Wednesday, July 30, 2014

A bit about stack and slash

Buggy Barn quilts are well known for their use of the stack and slash technique.  Their designs are wonderful, often complex, need careful fabric planning and layout management, but are on the whole easy to piece and well worth the effort.  Their cat quilt is a great example.

This fabric had pineapples on it... but don't they look like ticks?
 These designs come with a paper cutting layout which you trace onto freezer paper.  Your fat quarter sized fabrics are stacked, faceup, in the order you want, with the freezer paper template ironed to the top fabric.  Then it's a matter of following the numbers, slicing through the layers of fabric to create smaller and smaller shapes (very similar effect to paper pieced blocks).  The next trick is to restack the piles so that the different design elements appear... in this case, the cat appeared - complete with stripes, nose, cat body/head and background.  In this example, each block uses four different fabrics.  The initial stack layers determines which fabrics appear in each block - and it's important to layer your fabrics so that you get good contrast between the elements.  Make sense?

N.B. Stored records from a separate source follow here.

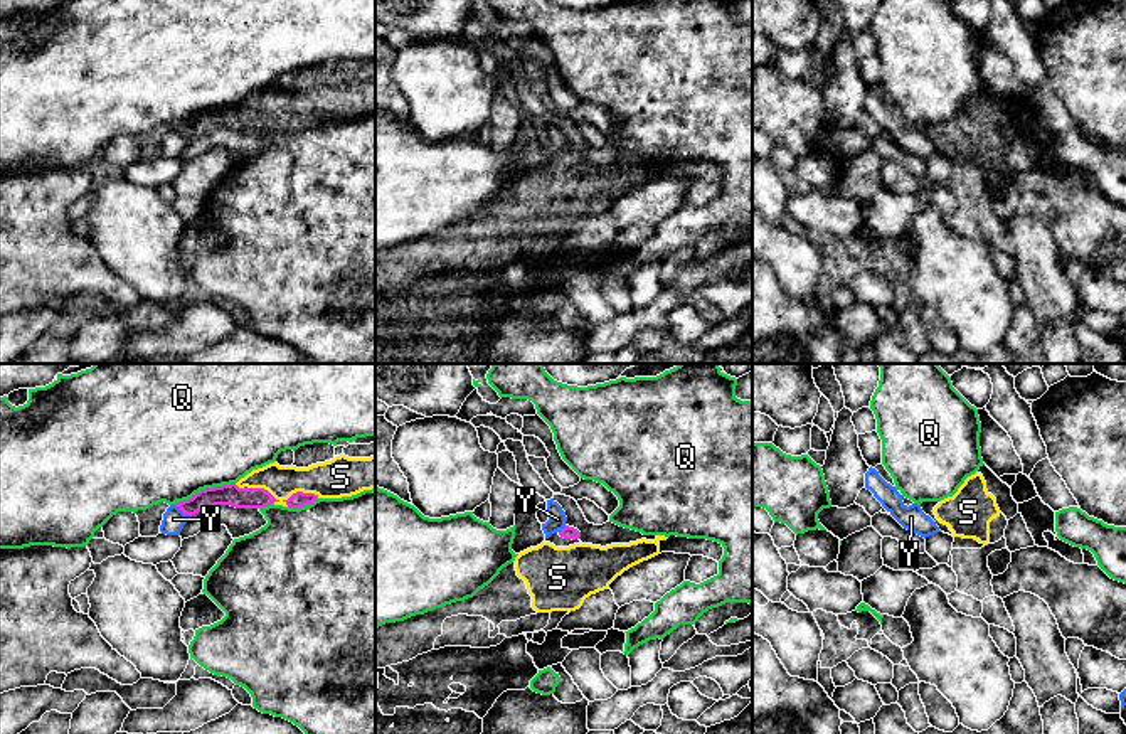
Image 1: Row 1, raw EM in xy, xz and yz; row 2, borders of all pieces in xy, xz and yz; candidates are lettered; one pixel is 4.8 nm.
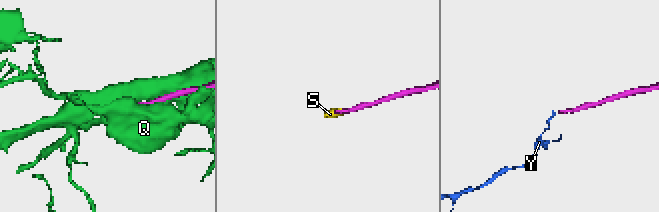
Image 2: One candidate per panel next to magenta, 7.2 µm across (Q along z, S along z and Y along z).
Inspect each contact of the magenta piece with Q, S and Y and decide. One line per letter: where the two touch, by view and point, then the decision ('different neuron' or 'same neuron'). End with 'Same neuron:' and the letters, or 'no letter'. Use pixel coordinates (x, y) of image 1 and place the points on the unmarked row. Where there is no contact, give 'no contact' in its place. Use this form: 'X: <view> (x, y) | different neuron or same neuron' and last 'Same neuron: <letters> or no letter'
Q: xy (206, 111) | different neuron
S: xy (275, 122) | same neuron
Y: xy (182, 133) | different neuron
Same neuron: S

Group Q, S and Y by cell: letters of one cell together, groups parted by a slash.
Q / S / Y

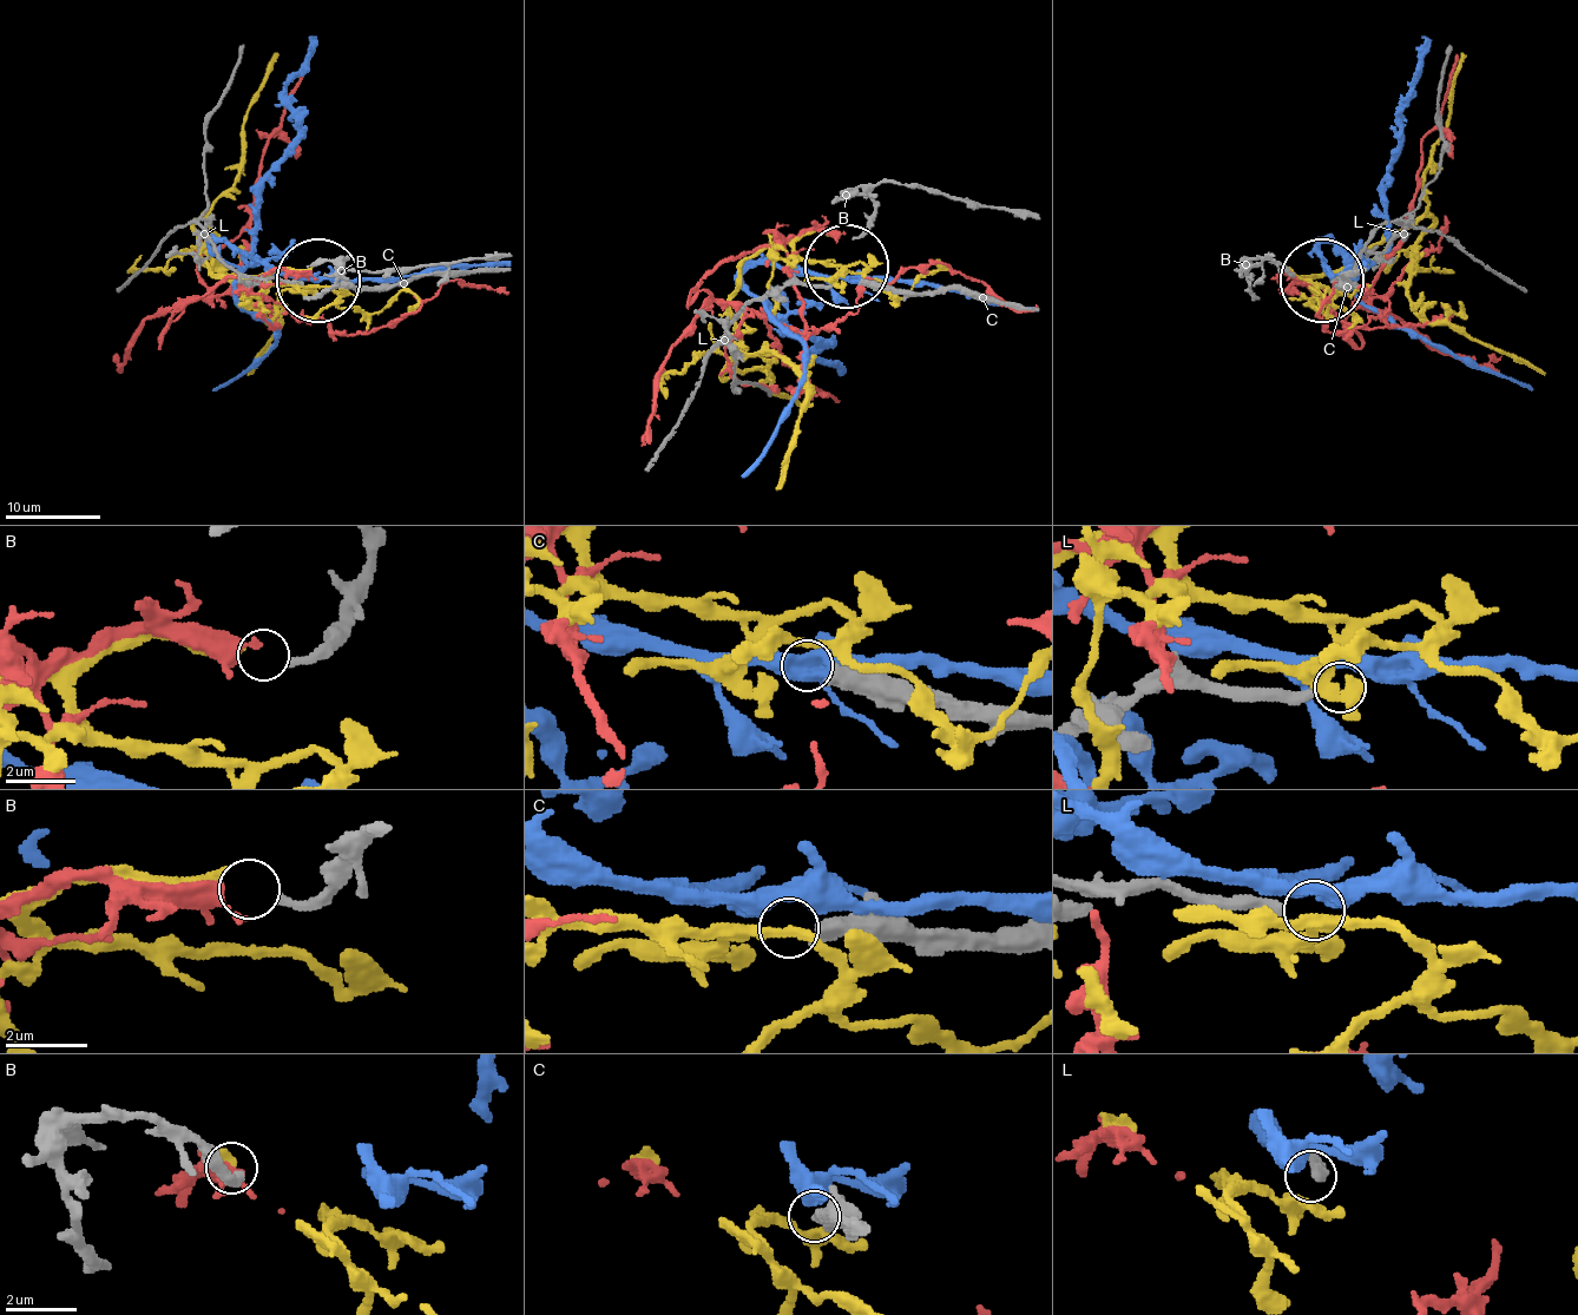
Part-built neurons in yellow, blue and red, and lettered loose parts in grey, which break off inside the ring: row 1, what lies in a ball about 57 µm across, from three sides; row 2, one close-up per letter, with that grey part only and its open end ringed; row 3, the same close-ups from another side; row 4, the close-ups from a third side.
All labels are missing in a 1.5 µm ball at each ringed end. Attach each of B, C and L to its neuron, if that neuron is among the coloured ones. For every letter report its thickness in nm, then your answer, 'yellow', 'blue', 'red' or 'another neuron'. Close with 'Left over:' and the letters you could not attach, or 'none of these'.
B: calibre 240 nm; red
C: calibre 480 nm; another neuron
L: calibre 280 nm; another neuron
Left over: C, L

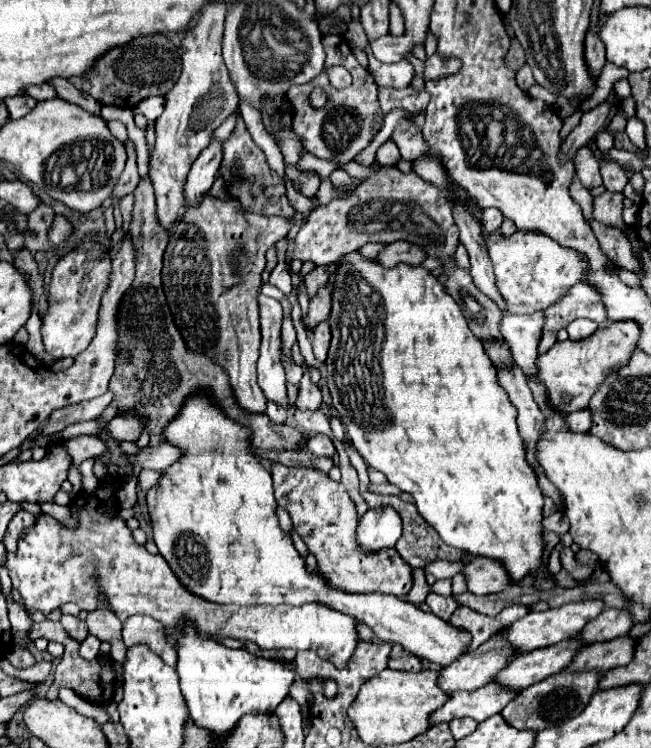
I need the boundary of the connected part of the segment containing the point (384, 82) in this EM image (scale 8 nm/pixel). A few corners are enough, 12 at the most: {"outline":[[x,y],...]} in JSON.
{"outline":[[370,46],[365,50],[378,88],[408,88],[410,62],[382,64]]}

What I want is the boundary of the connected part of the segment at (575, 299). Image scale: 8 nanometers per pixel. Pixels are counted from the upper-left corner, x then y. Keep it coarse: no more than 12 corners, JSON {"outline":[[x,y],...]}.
{"outline":[[576,284],[546,310],[540,354],[576,318],[610,324],[600,292]]}

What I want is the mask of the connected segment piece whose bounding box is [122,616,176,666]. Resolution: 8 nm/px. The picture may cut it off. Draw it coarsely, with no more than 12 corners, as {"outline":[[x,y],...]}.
{"outline":[[150,616],[122,624],[124,644],[148,644],[166,664],[176,666],[166,626]]}

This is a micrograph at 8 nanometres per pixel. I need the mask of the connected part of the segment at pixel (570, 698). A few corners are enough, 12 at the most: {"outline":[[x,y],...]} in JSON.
{"outline":[[600,670],[560,672],[522,690],[502,716],[544,730],[578,716]]}

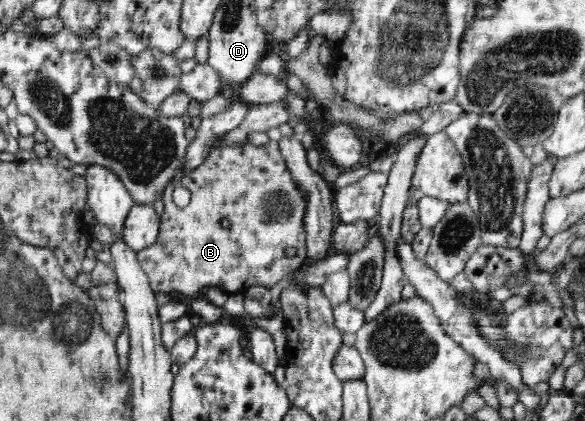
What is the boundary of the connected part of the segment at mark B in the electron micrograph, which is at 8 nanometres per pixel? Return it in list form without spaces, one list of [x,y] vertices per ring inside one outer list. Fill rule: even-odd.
[[[271,128],[267,132],[269,144],[262,146],[253,146],[248,141],[237,145],[219,145],[199,168],[179,181],[171,182],[164,190],[164,211],[160,216],[157,241],[136,253],[155,292],[178,292],[199,298],[202,288],[207,287],[219,288],[230,294],[245,292],[251,286],[264,286],[269,290],[300,268],[306,256],[306,196],[293,183],[293,175],[277,144],[282,138],[277,129]],[[179,187],[191,191],[190,201],[183,208],[172,199],[173,190]]]

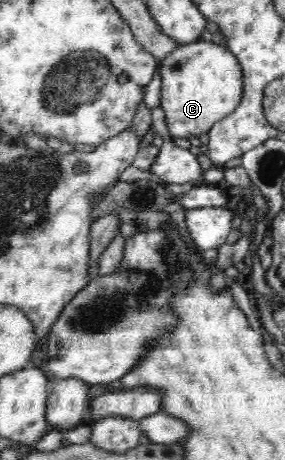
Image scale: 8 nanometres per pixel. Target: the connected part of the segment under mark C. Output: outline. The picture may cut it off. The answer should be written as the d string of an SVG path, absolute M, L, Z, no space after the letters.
M198 40L185 45L178 45L168 57L160 61L161 99L160 108L164 111L166 126L171 138L190 140L194 136L209 132L211 126L219 119L232 114L241 103L243 96L244 74L241 63L236 55L224 45L217 45L212 41Z

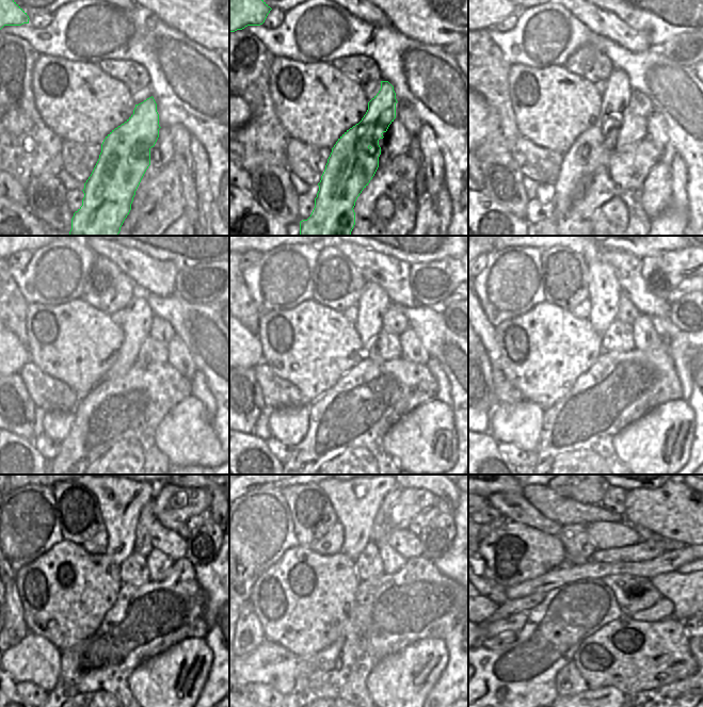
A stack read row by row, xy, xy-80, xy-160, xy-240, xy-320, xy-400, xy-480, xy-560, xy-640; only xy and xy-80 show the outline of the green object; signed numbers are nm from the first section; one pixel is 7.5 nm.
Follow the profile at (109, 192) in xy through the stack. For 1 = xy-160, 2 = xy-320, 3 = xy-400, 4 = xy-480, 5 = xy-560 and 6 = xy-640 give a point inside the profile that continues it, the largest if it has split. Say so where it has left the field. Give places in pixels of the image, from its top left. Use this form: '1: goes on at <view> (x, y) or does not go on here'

Now onto the There's a Square in There Pattern.  This uses much the same technique only much much simpler.  There is no intense layering and no paper template.  Instead, there are four different diagrams for the irregular log cabin blocks, each of which require four fabrics - two pattern and two plain.  The squares of fabrics are layered in order, face up, alternating plain and patterned fabrics.  The diagram describes the order of the cuts in black, with the size of the cut in blue.

In case you're wondering, I don't think this was the diagram I was following for the block cutting illustrated... and I may or may not have made a mistake with the cutting... however, the instructions also say that it is quite OK to make your own decisions about cutting... there is no right or wrong.

Here's my pile after the first round of cuts (the first cut is shown along the bottom).


Then I made the second round of cuts and reshuffled the second round, moving the top fabric to the bottom of the pile to reveal the orange logs. 


Then the last round of cuts... the third round stays plain, but if I left the pile without shuffling it, then when I got to the patterned fabrics, I would end up with two rounds matching, so I shifted two layers of fabric to the bottom of the pile, and a reshuffle for the centre rectangle, bringing the bottom fabric up to the top.

It helps to keep it laid out in order.  No wind, kids, cats or husbands tidying please.

Now we're ready to start piecing.  It's a matter of attaching the rounds in the opposite order to how they were cut.

The first piece matches perfectly...

But when you go to attach this unit to the next log, there is a bit of a size difference - the seam allowances.  This is how the technique works... you will need to trim.

 I sew the logs on first,

See the overhang on the left?

 then trim the overhang off later.


And once that log has been opened out, we can see that the mismatch continues, the next log will be too long... and in fact, every piece will need to be trimmed down.  Once you get your head around that, it is smooth sailing.


Because I decided to add in an alternate fabric every now and then, I swapped the plain piece I had already cut, and added the text instead.


And my four blocks from this pile, all with their first rounds added.


Round two will continue tomorrow.

So, have you ever made a stack and slash quilt?  Did you enjoy it?

4 comments:

Raewyn said...

I have made a couple of BB ones and enjoyed them once I got the hang of that overhang thing! Yours' looked like it was going together nicely the other day :-) It would be a good one to start on perhaps to get the hang of it all!

Susan said...

I remember making stack and slash blocks once, but I am not sure what came of them?? I hope I am not awake all night wondering!

Cille said...

No reason to fear a tidying up husband in this house... Hrmf ;) it looks like an interesting techniques though.

Charlotte Scott said...

Nope, that's one thing I've never done. But it's not because I don't like them, just too many quilts and not enough time.
PS. Where did you find the Husband that tidies?